Documentation and rationale requirements
Successful union defenses consistently feature documented decision-making processes and clear rationales. In dismissed DFR cases, unions could explain their reasoning: why they prioritized settlement over arbitration, how they assessed case prospects, what factors influenced tactical choices. Tribunals repeatedly emphasize they don’t evaluate whether union decisions were optimal, but whether the decision-making process was reasonable.
The failed representations share a common pattern: Unions couldn’t explain their rationale for key decisions or, in the Saskatchewan case, even identify who made important choices.
Financial consequences reflect conduct severity
Damage awards reflect the severity of union failures. The Saskatchewan case resulted in $294,755 in total damages, including $206,849 for the DFR breach itself and $25,000 in moral damages — the highest amount in Saskatchewan precedent that we’re aware of.
The Board noted the member was “particularly vulnerable” and the union had knowledge of that vulnerability, suggesting enhanced duties for unions dealing with members facing health issues or other complications.
Tribunals also consider whether union conduct was a single error versus systematic failure. The Saskatchewan case involved “fundamental contraventions” across investigation, preparation, and representation phases, while successful union defenses typically involve isolated strategic decisions within reasonable bounds.
Practical implications for workplace relations
These cases reveal several critical insights. First, unions operating with competent procedures and reasonable strategic frameworks successfully defend most DFR complaints, but procedural breakdowns and documented incompetence create significant liability exposure.
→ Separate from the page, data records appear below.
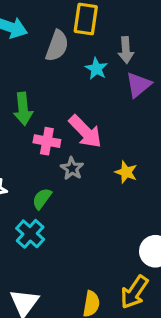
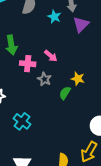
pink arrow: (85, 132) -> (51, 56), size x0.6
green semicircle: (42, 199) -> (65, 93), moved

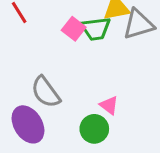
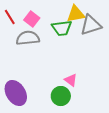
pink square: (74, 29) -> (32, 19), moved
gray semicircle: (46, 92) -> (28, 38), moved, turned 120

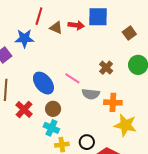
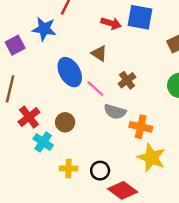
brown triangle: (56, 28) -> (99, 53), moved
brown cross: (106, 68) -> (127, 80), moved
blue ellipse: (43, 83) -> (70, 72), moved
cyan cross: (51, 128) -> (43, 142), moved

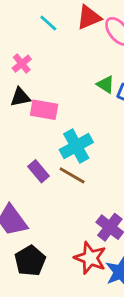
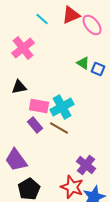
pink cross: (22, 64) -> (23, 48), size x1.6
black triangle: (20, 97) -> (19, 87), moved
pink rectangle: (44, 110) -> (39, 106), moved

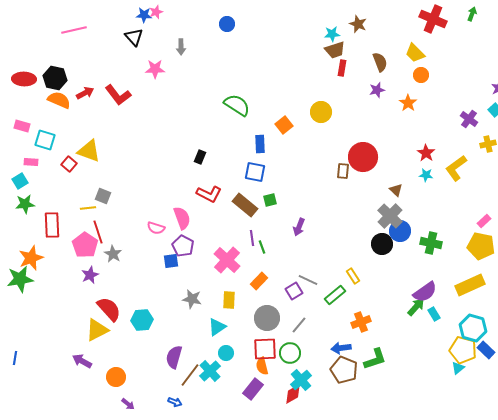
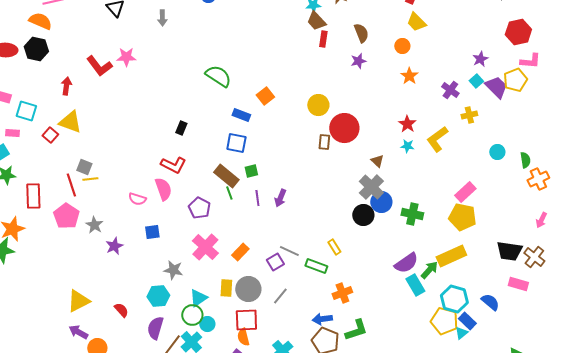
brown trapezoid: (335, 50) -> (316, 21), turned 65
yellow trapezoid: (415, 53) -> (416, 22), moved
pink star: (155, 69) -> (126, 57), moved
red arrow: (85, 93) -> (66, 86), moved, turned -54
orange semicircle: (59, 100) -> (40, 21), moved
orange star: (408, 103) -> (409, 76), moved
yellow circle: (321, 112) -> (318, 105), moved
blue rectangle: (260, 144) -> (241, 115), turned -66
red L-shape: (209, 194) -> (173, 165), moved
yellow line: (88, 208) -> (90, 179), moved
pink rectangle: (484, 221) -> (465, 192), size x1.5
red line: (98, 232) -> (71, 185), moved
purple line: (252, 238) -> (257, 198), moved
purple pentagon: (183, 246) -> (199, 208), moved
green line: (262, 247) -> (229, 193), moved
pink cross: (227, 260) -> (205, 247), moved
purple star: (90, 275) -> (114, 246), moved
green rectangle: (335, 295) -> (316, 266), turned 60
yellow rectangle: (229, 300) -> (226, 288), moved
green arrow: (416, 307) -> (429, 270), moved
red semicircle: (109, 309) -> (121, 310), moved, size x0.6
cyan rectangle: (434, 314) -> (415, 285), size x1.5
cyan hexagon: (142, 320) -> (158, 296), moved
green circle: (290, 353) -> (192, 315), moved
purple arrow: (82, 361) -> (78, 332), moved
cyan triangle: (458, 368) -> (461, 333), moved

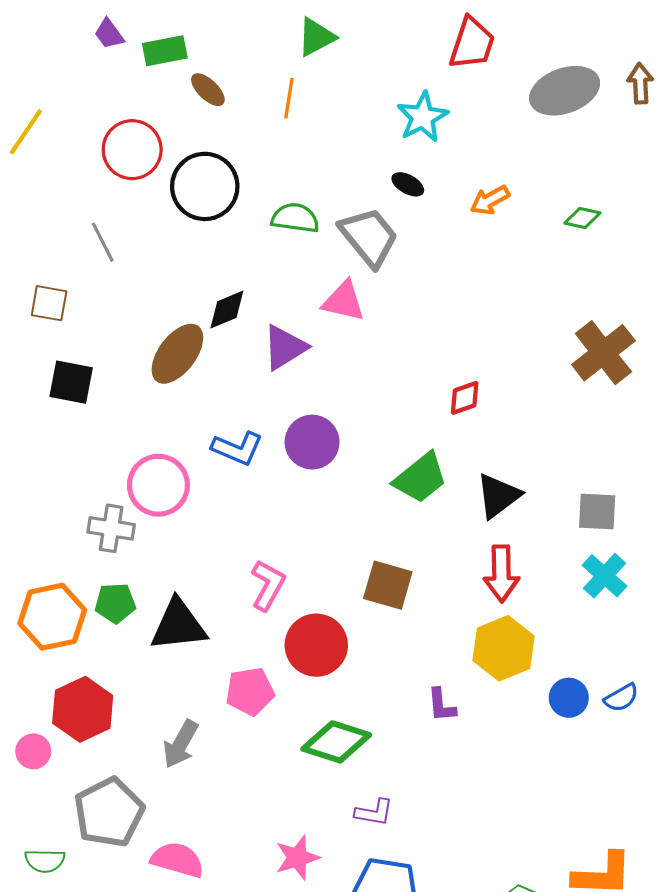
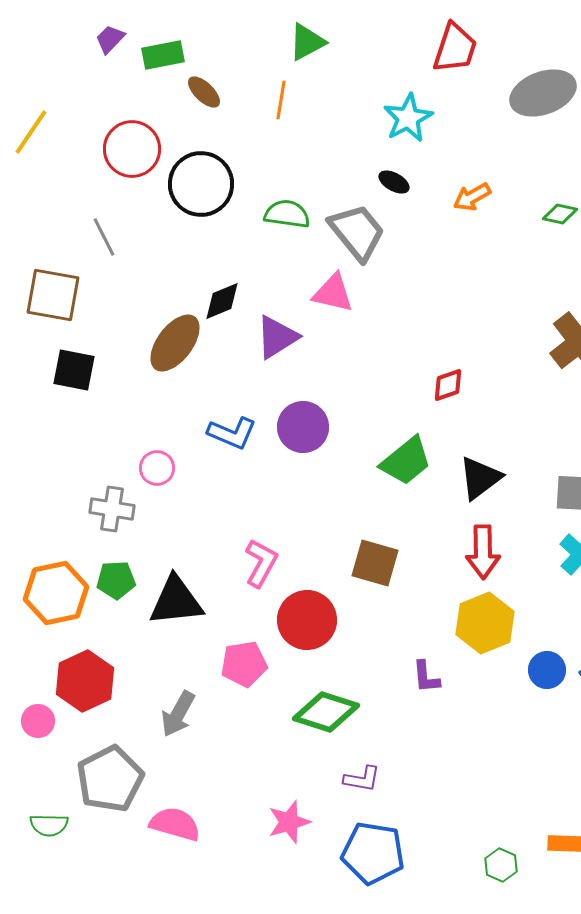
purple trapezoid: (109, 34) -> (110, 39), turned 80
brown square: (49, 303) -> (53, 295), size x1.5
pink circle: (158, 485) -> (157, 468), size x0.6

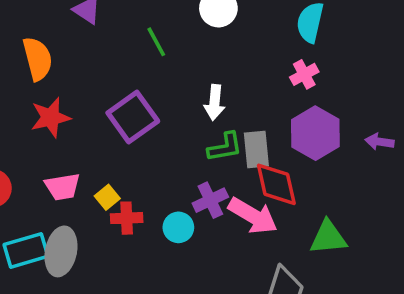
Second, disciplinary consistency matters — the Alberta electrician case partly hinged on why similar conduct received different punishments, suggesting employers should document rationales for disciplinary variations.
Third, vulnerable employees require enhanced attention from their unions, with tribunals showing less tolerance for representation failures affecting members with disabilities, health issues, or other complications. Finally, timing remains crucial: multiple cases involved dismissals for excessive delay, with tribunals measuring acceptable delay “in months, not years.”
The bottom line for workplace relationships: Unions receive substantial deference for strategic judgments but face serious consequences for procedural failures, documented incompetence, and arbitrary treatment of vulnerable members. Understanding this distinction helps professionals evaluate union conduct and anticipate potential DFR challenges.